Work instructions:
Can you reproduce verbatim the lines of the listing below, from the line with "common name: Black wattle" up to and including its final line?

Information provided:
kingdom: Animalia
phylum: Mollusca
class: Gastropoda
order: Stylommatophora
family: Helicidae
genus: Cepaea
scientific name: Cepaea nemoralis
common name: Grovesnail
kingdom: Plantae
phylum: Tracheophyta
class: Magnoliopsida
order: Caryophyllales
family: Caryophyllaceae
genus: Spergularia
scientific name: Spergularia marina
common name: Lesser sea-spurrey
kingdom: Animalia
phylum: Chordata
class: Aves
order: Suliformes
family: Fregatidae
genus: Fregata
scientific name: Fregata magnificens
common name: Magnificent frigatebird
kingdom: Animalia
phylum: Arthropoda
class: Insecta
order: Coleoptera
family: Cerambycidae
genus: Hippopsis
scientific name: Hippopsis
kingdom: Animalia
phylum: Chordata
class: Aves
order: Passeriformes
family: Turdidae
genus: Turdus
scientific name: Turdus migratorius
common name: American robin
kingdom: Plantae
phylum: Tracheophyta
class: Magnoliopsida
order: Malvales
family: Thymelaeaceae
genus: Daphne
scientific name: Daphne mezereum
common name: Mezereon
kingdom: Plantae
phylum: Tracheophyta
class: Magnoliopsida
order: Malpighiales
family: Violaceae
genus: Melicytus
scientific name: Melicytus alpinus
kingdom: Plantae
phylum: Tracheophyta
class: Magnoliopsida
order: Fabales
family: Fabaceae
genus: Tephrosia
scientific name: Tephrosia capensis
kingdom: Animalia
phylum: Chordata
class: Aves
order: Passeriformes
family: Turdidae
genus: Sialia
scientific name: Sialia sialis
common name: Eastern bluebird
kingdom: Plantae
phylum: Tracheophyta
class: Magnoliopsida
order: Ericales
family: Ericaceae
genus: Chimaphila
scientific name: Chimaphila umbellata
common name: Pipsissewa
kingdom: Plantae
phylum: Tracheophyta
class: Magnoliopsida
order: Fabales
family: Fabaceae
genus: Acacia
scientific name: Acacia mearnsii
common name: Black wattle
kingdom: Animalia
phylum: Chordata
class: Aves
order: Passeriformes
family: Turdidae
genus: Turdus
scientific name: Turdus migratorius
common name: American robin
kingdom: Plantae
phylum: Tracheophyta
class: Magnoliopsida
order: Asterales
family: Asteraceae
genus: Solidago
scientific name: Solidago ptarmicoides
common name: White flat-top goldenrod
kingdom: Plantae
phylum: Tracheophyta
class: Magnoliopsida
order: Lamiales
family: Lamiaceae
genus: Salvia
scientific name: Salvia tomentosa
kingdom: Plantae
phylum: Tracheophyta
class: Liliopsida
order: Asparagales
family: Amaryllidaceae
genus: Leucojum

Answer to the problem:
common name: Black wattle
kingdom: Animalia
phylum: Chordata
class: Aves
order: Passeriformes
family: Turdidae
genus: Turdus
scientific name: Turdus migratorius
common name: American robin
kingdom: Plantae
phylum: Tracheophyta
class: Magnoliopsida
order: Asterales
family: Asteraceae
genus: Solidago
scientific name: Solidago ptarmicoides
common name: White flat-top goldenrod
kingdom: Plantae
phylum: Tracheophyta
class: Magnoliopsida
order: Lamiales
family: Lamiaceae
genus: Salvia
scientific name: Salvia tomentosa
kingdom: Plantae
phylum: Tracheophyta
class: Liliopsida
order: Asparagales
family: Amaryllidaceae
genus: Leucojum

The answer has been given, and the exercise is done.